- _DOCUMENT EXTRACT_:

8. Indemnification and
Contribution. (a) Each of the Company and the
Subsidiary Guarantors, jointly and severally, will indemnify and hold harmless
each Underwriter, its partners, members, directors and officers and each person,
if any, who controls such Underwriter within the meaning of Section 15 of
the Act, against any losses, claims, damages or liabilities, joint or several,
to which such Underwriter may become subject, under the Act or the Exchange Act
or otherwise, insofar as such losses, claims, damages or liabilities (or actions
in respect thereof) arise out of or are based upon any untrue statement or
alleged untrue statement of any material fact contained in the Registration
Statement, each Statutory Prospectus, the Prospectus, any Issuer Free Writing
Prospectus or any amendment or supplement thereto, any related preliminary
prospectus or preliminary prospectus supplement, or any “issuer information”
filed or required to be filed pursuant to Rule 433(d) under the Act or
arise out of or are based upon the omission or alleged omission to state therein
a material fact required to be stated therein or necessary to make the
statements therein not misleading, and will reimburse each Underwriter for any
legal or other expenses reasonably incurred by such Underwriter in connection
with investigating or defending any such loss, claim, damage, liability or
action as such expenses are incurred; provided, however, that the
Company will not be liable in any such case to the extent that any such loss,
claim, damage or liability arises out of or is based upon an untrue statement or
alleged untrue statement in or omission or alleged omission from any of such
documents in reliance upon and in conformity with written information furnished
to the Company by any Underwriter through the Representatives specifically for
use therein, it being understood and agreed that the only such information
furnished by the Underwriters consists of the information described as such in
subsection (b) below.

- _Chart interpretation exercises_:
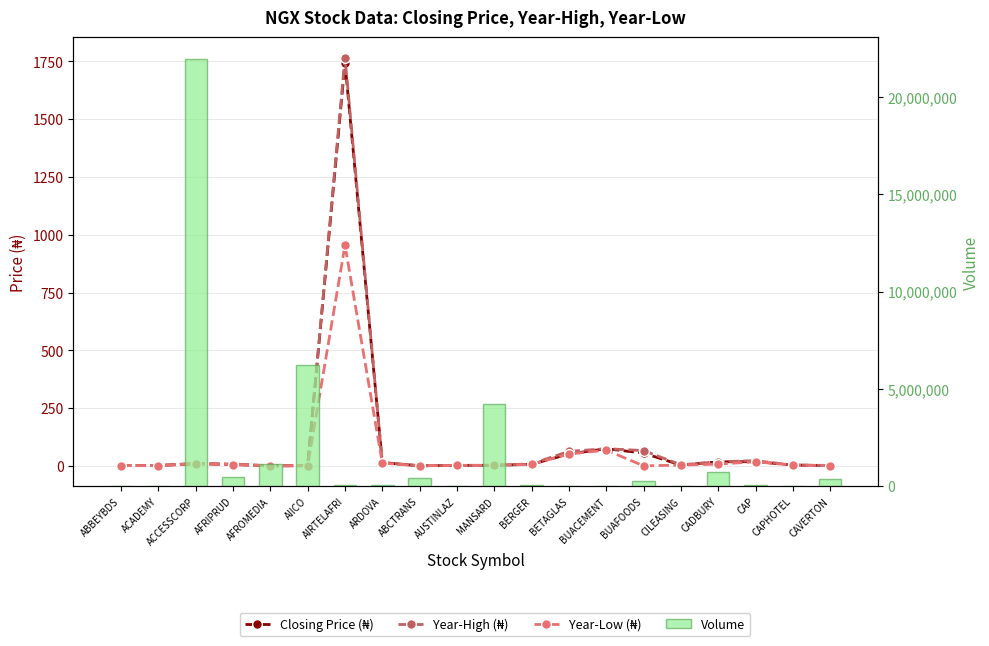

Is it true that Year-High (₦) equals 15.4 at ACCESSCORP?

False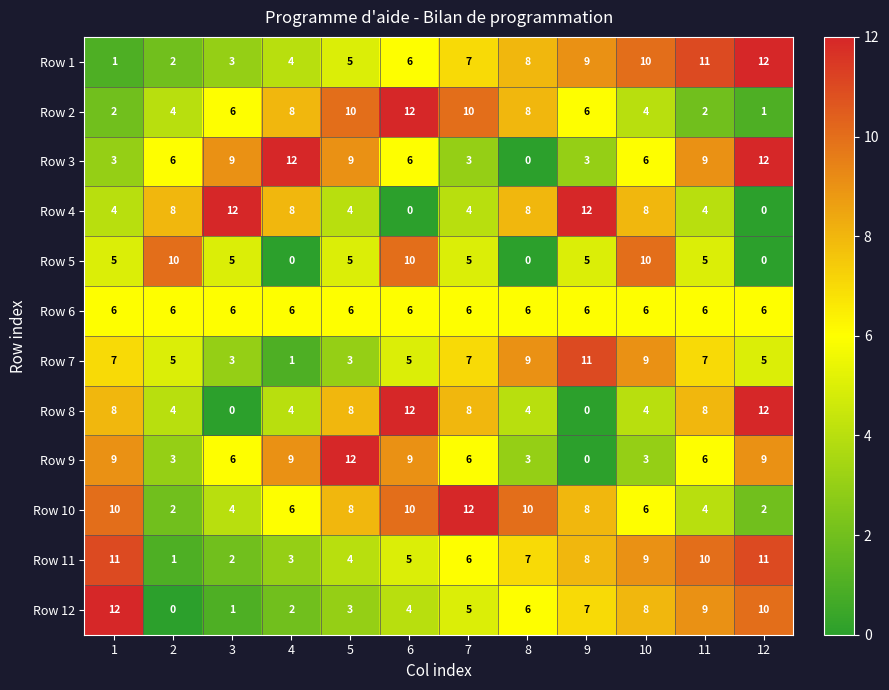

Between 2 and 4, which series saw the biggest shift?

Row 5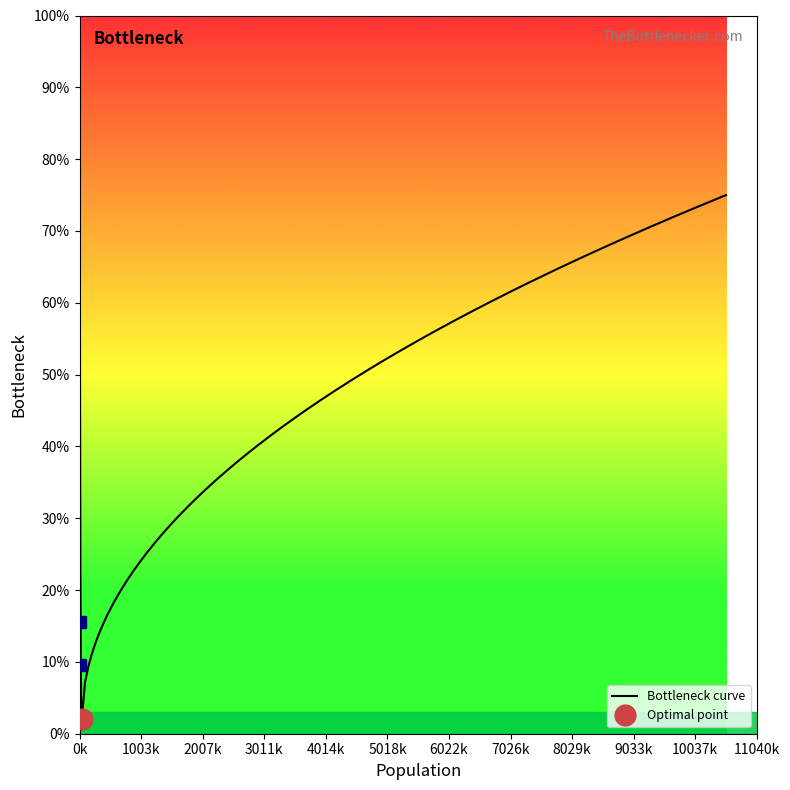

How many lines are shown in the chart?

1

- _WHAT TO DO_:
1. List the kinds of harm that the Company and the Subsidiary Guarantors agree to indemnify each Underwriter against in the indemnification clause.
2. Continue the indemnification clause from where it stops.
The lines are separate material with no connection to the indemnification clause.

- _RESPONSES TO THE TASKS_:
1. Losses, claims, damages, liabilities

2.
(b) Each
Underwriter will severally and not jointly indemnify and hold harmless the
Company, its directors and officers and each person, if any, who controls the
Company within the meaning of Section 15 of the Act, against any losses,
claims, damages or liabilities to which the Company may become subject, under
the Act or the Exchange Act or otherwise, insofar as such losses, claims,
damages or liabilities (or actions in respect thereof) arise out of or are based
upon any untrue statement or alleged untrue statement of any material fact
contained in the Registration Statement, each Statutory Prospectus, the
Prospectus, any Issuer Free Writing Prospectus or any amendment or supplement
thereto, or any related preliminary prospectus or preliminary prospectus
supplement, or arise out of or are based upon the omission or the alleged
omission to state therein a material fact required to be stated therein or
necessary to make the statements therein not misleading, in each case to the
extent, but only to the extent, that such untrue statement or alleged untrue
statement or omission or alleged omission was made in reliance upon and in
conformity with written information furnished to the Company by such Underwriter
through the Representatives specifically for use therein, and will reimburse any
legal or other expenses reasonably incurred by the Company in connection with
investigating or defending any such loss, claim, damage, liability or action as
such expenses are incurred, it being understood and agreed that the only such
information furnished by the Underwriters consists of the following information
in the Prospectus: paragraphs 5, 6 and 7 under the caption
“Underwriting”.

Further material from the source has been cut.